Takaichi previously drew attention back in September when she said that it would be “stupid” to raise interest rates and that a weak yen has many upsides in addition to downsides. This rhetoric has led to the yen weakening against the US dollar. A weaker yen, which benefits Japanese exporters, also contributed to the Nikkei 225’s October surge.
Takaichi has also ordered a fresh package of economic measures to address the cost of living crunch, labelling it as a top priority, backed by a supplementary budget due by year-end, and a new long-term growth strategy targeted for mid-2026.
Catalysts behind the bull run
Improved trade sentiment has also underpinned Japanese equities. Late-stage US-China negotiations helped ease trade concerns, while moderating inflation data also indicated that tariff-related passthroughs are more modest than feared. A new Japan-US deal to lower and cap tariffs on auto exports in exchange for a US$550bn investment pledge further supported optimism.
Domestically, both the Tokyo Stock Exchange and the Japanese government have been pressing companies to improve shareholder returns. Tactics range from share buybacks to more unconventional efforts, such as gift distributions at Annual General Meetings, to cultivate retail-investor loyalty. Heightened shareholder activism is also compelling management teams, long criticised for cash hoarding, to deliver credible growth strategies.
Nikkei 225 outlook
In our view, we see the Nikkei 225 currently hovering close to fair value, with further upside largely dependent on Takaichi’s upcoming economic package. While systemic risks have narrowed, policy missteps in the US or renewed geopolitical tensions could still unsettle markets in 2026. Corporate earnings will likely take centrestage as the differentiator for stock performance. With the Nikkei 225 trading at fresh all-time highs, we believe that much of the good news could already be priced-in, leaving little margin for error.

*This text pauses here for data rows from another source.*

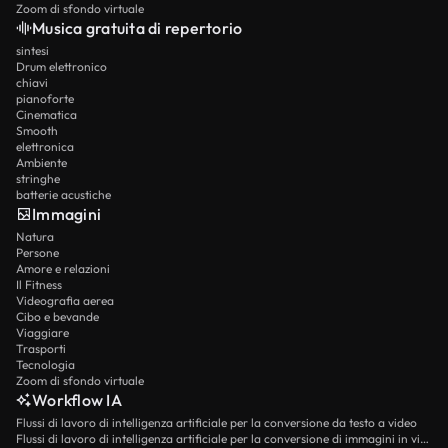
Zoom di sfondo virtuale
Musica gratuita di repertorio
sintesi
Drum elettronico
chiavi
pianoforte
Cinematica
Smooth
elettronica
Ambiente
stringhe
batterie acustiche
Immagini
Natura
Persone
Amore e relazioni
Il Fitness
Videografia aerea
Cibo e bevande
Viaggiare
Trasporti
Tecnologia
Zoom di sfondo virtuale
Workflow IA
Flussi di lavoro di intelligenza artificiale per la conversione da testo a video
Flussi di lavoro di intelligenza artificiale per la conversione di immagini in video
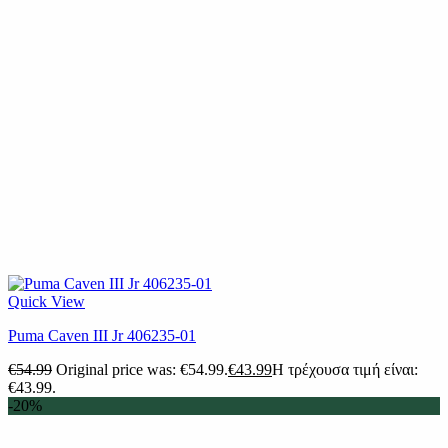
Quick View
Puma Caven III Jr 406235-01
€
54.99
Original price was: €54.99.
€
43.99
Η τρέχουσα τιμή είναι:
€43.99.
-20%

In Japan, key policy milestones to monitor include the earlier mentioned year-end budget allocation and Takaichi’s long-term growth strategy in mid-2026. Currency swings, particularly a stronger yen, remains a key risk. Bank of Japan governor Kazuo Ueda Ueda did not rule out hiking rates despite ongoing budget preparations while Toyota estimates that every one yen move in USD/JPY shaves roughly 50 billion yen (S$424 million yen) from operating profit.
From a valuation perspective, the Nikkei remains appealing, trading at an approximate 21 per cent discount to the S&P 500 (TTM P/E 23.4x vs 28.5x) and just below its own five-year average of 24.5x. Structural supports such as artificial intelligence-related growth, corporate governance reforms, cross-holding unwinds, Nippon Individual Savings Account inflows, and active shareholder engagement continue to underpin Japan’s long-term equity story.
Nikkei 225 technical outlook
On the Osaka Nikkei 225 Mini Futures, the contract has rallied from its April low of 30,650 yen, to test the 51,120 yen mark (200 per cent Fibonacci extension) before the Nov 5 tech-led sell-off.
The 50-day moving average remains above the 200-day average, confirming a bullish setup, while the 14-day RSI at 60 suggests that the market is slowly approaching overbought territory.
We expect a potential re-test of the key support levels at 48,704 yen (176.4 per cent Fibonacci extension), with a deeper floor at 47,210.23 yen (161.8 per cent Fibonacci extension).
A well-received economic package could, however, lift the index back towards the 51,120 yen level (200 per cent extension) and potentially even higher at 53,535 yen (223.6 per cent extension).
However, in the short term we remain cautious of asymmetric downside risk, as markets appear more vulnerable to a larger drawdown than a rebound to test all-time highs. We believe this asymmetric risk warrants more conservative stop losses in trading setups.